# [Votre tâche]
Pour chacune des affirmations suivantes, dites si elle concorde avec le texte sur la description du mouvement des fluides en répondant par oui ou par non, puis citez les mots du texte qui tranchent. (a) Les représentations lagrangiennes s'inspirent de la Mécanique rationnelle. (b) L'approche eulérienne consiste à suivre chaque particule fluide une à une. (c) Il est impossible de passer de la méthode lagrangienne à la méthode eulérienne.

# [Texte]
= = = = = = =

3.1. Description du mouvement

La difficulté principale de la description du mouvement des fluides est due à la déformation de la particule fluide au cours de son mouvement.

On peut utiliser des représentations habituelles, que sont les représentations lagrangiennes, qui s’inspirent de la Mécanique rationnelle. On pourra reconstruire l’écoulement par le suivi des particules fluides formant cet écoulement.

On peut utiliser une approche eulérienne qui consiste à considérer l’écoulement dans sa globalité (en tout point du domaine \(\mathcal{D}\), pour toutes les grandeurs) et à un instant \(\tau\) donné. C’est comme si l’on photographiait cet écoulement à l’instant \(\tau\), et on ordonne les photos dans l’ordre chronologique pour reconstruire l’écoulement. Les deux méthodes sont fondamentalement différentes mais, comme on va le voir, on peut évidemment passer de l’une à l’autre.

= = = = = = =

# [Extrait de données]
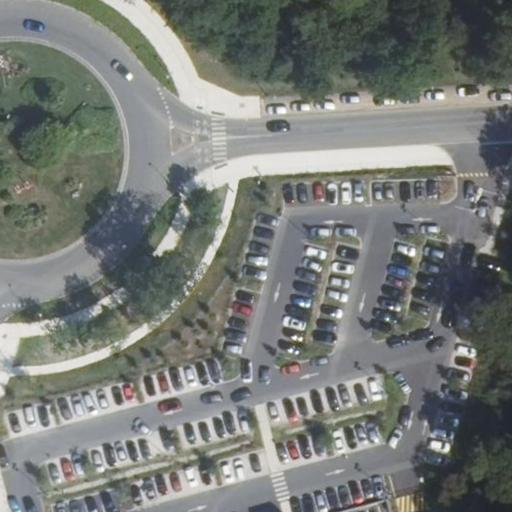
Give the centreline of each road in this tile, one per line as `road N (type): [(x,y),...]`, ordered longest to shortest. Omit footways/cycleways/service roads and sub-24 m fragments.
road 1 (tertiary): [(511,120),(219,137)]
road 2 (tertiary): [(143,110),(125,72),(96,41),(58,21),(0,17)]
road 3 (tertiary): [(22,280),(50,276),(99,251),(134,209),(144,183)]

= = = = = = =

# [Réponse attendue]
(a) Oui : « qui s’inspirent de la Mécanique rationnelle ».
(b) Non : « consiste à considérer l’écoulement dans sa globalité ».
(c) Non : « on peut évidemment passer de l’une à l’autre ».